Marie Curie was an engineer in the world of chemistry, breaking down scientific barriers with her discoveries on radioactivity, as well as gender inequality barriers, as she was the first extremely successful woman to dominate this field. She, in conjunction with her husband, until his untimely demise, worked arduously on the radioactive properties of uranium, and discovering the elements radium and polonium, which they isolated from pitchblende. She received two Nobel Prizes for her work. One was shared with Becquerel for their work with radioactivity, and the second was for the discovery of radium and polonium. --Sam B.

        Erwin was scientist from Austria that created the model called the Quantum Mechanical Model.

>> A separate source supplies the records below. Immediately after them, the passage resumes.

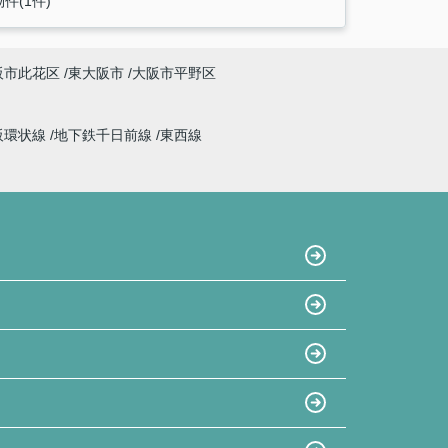
件(1件)
阪市此花区
東大阪市
大阪市平野区
阪環状線
地下鉄千日前線
東西線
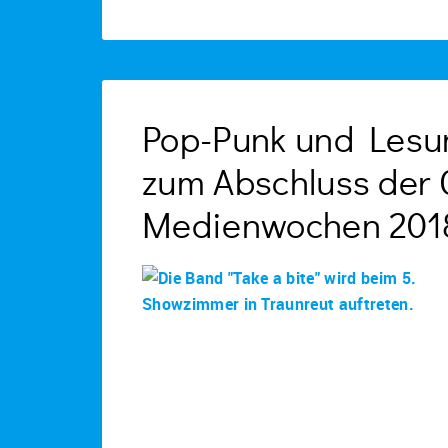
Pop-Punk und Lesu
zum Abschluss der
Medienwochen 201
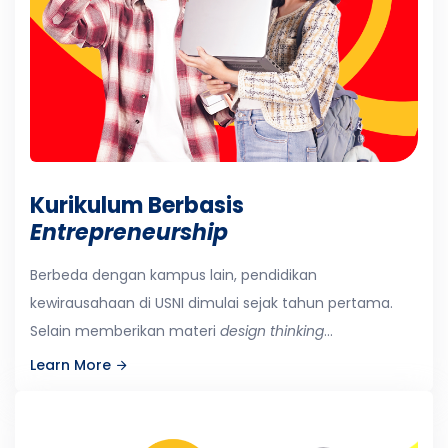
Kurikulum Berbasis
Entrepreneurship
Berbeda dengan kampus lain, pendidikan
kewirausahaan di USNI dimulai sejak tahun pertama.
Selain memberikan materi
design thinking
...
Learn More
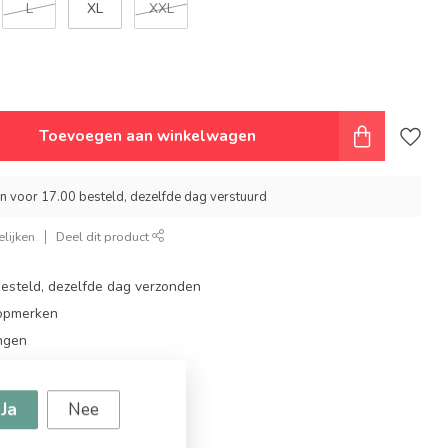
L
XL
XXL
Toevoegen aan winkelwagen
 voor 17.00 besteld, dezelfde dag verstuurd
lijken
Deel dit product
steld, dezelfde dag verzonden
topmerken
ingen
g vanaf €94,95!
Ja
Nee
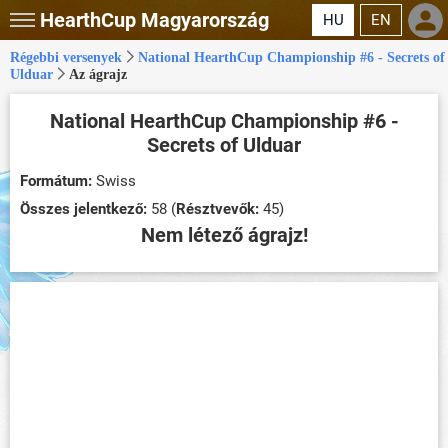
HearthCup
Magyarország
HU
EN
Régebbi versenyek
National HearthCup Championship #6 - Secrets of
Ulduar
Az ágrajz
National HearthCup Championship #6 -
Secrets of Ulduar
Formátum:
Swiss
Összes jelentkező:
58 (
Résztvevők:
45)
Nem létező ágrajz!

This model stated that Bohr’s previous model was incorrect. Bohr’s model stated the definition that you can find the exact location of where an electron is. Erwin did not agree with this and he found a new way to explain the atom. In his mind he came up with a mathematical equation that could predict the location of the electron. He said that there was an electron cloud instead of the model Bohr came up with. He set a path for future scientists to follow and assisted in what we now understand about the atom. --Teanna H.